What happens when you have self driving cars carrying robots that deliver packages and are completely serviced by other robots who are managed by other robots, there will come a point in time when the market will have to artifically intervene to keep human's relevent from their own demise.
Yes, for them.
When someone is in a position of power why would you expect them to give it away from free, that would go against the ideals of Free market capitalism.
It also ignores the complex pattern in market behaviour that would be involved to even get into that stage, those that invested wouldn't be happy that their investment had no potential reward if it succeeded.
Kindof contradicting yourself here. What happens when the market is flooded with free labor... that free labor would charge for it? It's not free then, which puts people back in the market. If it's free, it's free. If it's not, well... it's not.
One word, Patent.
that one word will ensure it won't work like you say.
Plus humans base their life around desires, it's what makes us do what we do, you take that away what do you have, existence?
Patents encourage growth by protecting some portion of the intellectual investment for 20 years from the date the patent is filed (which is generally 2-3 years before the patent actually issues, and before the product is brought to market). Without Patents companies would resort to trade secrets, which are far messier.
And that brings up the question again, what do we do for money when robots take over?
I doubt the robot owners will be like, here have some money every month since my robot took your job.
Are we going to have to have a robot or crew of robots to make money? Is there going to be a black market for workers, like illegal immigrants?
If anything all this does is make the rich, richer and the poor, poorer.
"Take over" is a bit strange. So far robots in production have increased our standard of living dramatically. They have been a force for raising the minimum standard of living for everyone in the country. The concern is that people can be obviated out of every job. Ok, let's investigate that scenario.
Let's say you have a manufacturing plant that invents an amazing robot system. It builds cars from one end to the other, and is entirely serviced by other robots, who also service themselves. The plant is managed by robotics, it's repaired by robotics, it's maintained by robotics, and the service and maintenance robots are self-sufficient. The plant is also next to a pit of natural resources that robots dig up and use to create everything needed for the cars to be built. One guy owns the entire thing, so that one guy, doing essentially nothing, can roll out car after car with perfect manufacturing precision and place it into the market.
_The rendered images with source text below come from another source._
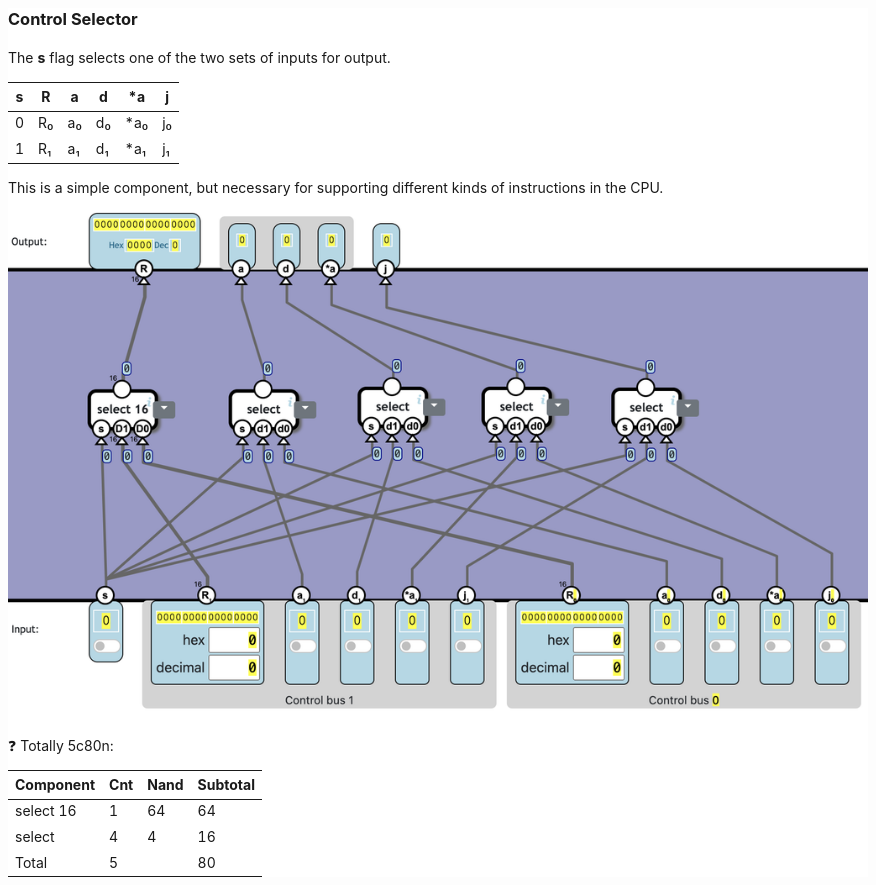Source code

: 


### Control Selector

The **s** flag selects one of the two sets of inputs for output.

| s   | R   | a   | d   | \*a  | j   |
| --- | --- | --- | --- | ---- | --- |
| 0   | R₀  | a₀  | d₀  | \*a₀ | j₀  |
| 1   | R₁  | a₁  | d₁  | \*a₁ | j₁  |

This is a simple component, but necessary for supporting different kinds of instructions in the CPU.

![|640](assets/the-nand-game/20250608-002902.png)

❓ Totally 5c80n:

| Component | Cnt | Nand | Subtotal |
| --------- | --- | ---- | -------- |
| select 16 | 1   | 64   | 64       |
| select    | 4   | 4    | 16       |
| Total     | 5   |      | 80       |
We're all doomed right? I mean car prices would crash, other car manufacturers would go out of business, everyone would have to buy a car from this guy - who'd become filthy rich, and thousands of people would lose their jerbs.
Actually no. This guy is greedy, so he'll charge enough to pull market share from everyone else, but not less than that which would maximize his profit. So if an equivalent car is going for $20k, he might charge $15k. That would move a ton of buyers over to him, but it wouldn't maximize his profit to just floor it to like... $2k per car. As a result, his greed causes the market to shift a little slower than it might otherwise. In addition, he has a limited amount of natural resources, so he can't just pop out cars for $1 each and expect to make money. That wouldn't even cover the electricity costs of his plant.
What effect would this have on Ferrari? None. It might actually increase Ferrari sales because people who buy the $15k car will have $5k leftover to play with. What does this do to the rest of the car market? It puts pressure on other car companies and can crater entire product lines in the vicinity of this plant. An existing manufacturer might restructure their lineup to a different segment of the market.
What effect does this have on the poor? Saves them $5k per car, $5k they no longer have to earn. Standard of living just increased.
Ok, so let's say he dropped the price to $1 per car. Now suddenly everyone can have a car essentially for free. They have to earn $1 for their car. That's far easier than earning 20,000 times that much. It increases disposable income, and still doesn't necessarily touch the high-end car market.
Let's say this happened to all products in all industries. Prices drop to insane lows... say 1/20,000th of what they used to be. So now instead of earning $40,000 per year, you'd need to earn $2 per year to have the equivalent purchasing power. But you couldn't earn any money in just any field. You'd have to generate $2 of value in a field that hadn't been fully automated - like music, art, writing, comedy, teaching - or just the creation of a new exiting thing for people to spend their spare time on like flying in a squirrel suit. Can you spend 2 hours per week teaching people woodworking, people who themselves are also only working 2 hours per week? Can you spend 2 hours per week taking care of children (which is something that cannot be automated)? Can you spend 2 hours per week showing people have to drive fast? Or how to do yoga? Or running a spin class?
Sure, machines can do some of those things, but there are a lot of areas - especially training - where people will be willing to pay for a human touch. Remember, you'll need to earn only $2 to get by in this scenario.
It surprises me that people would be concerned about a utopia where robots provide all labor for free. It would boost everyone's standard of living to the sky.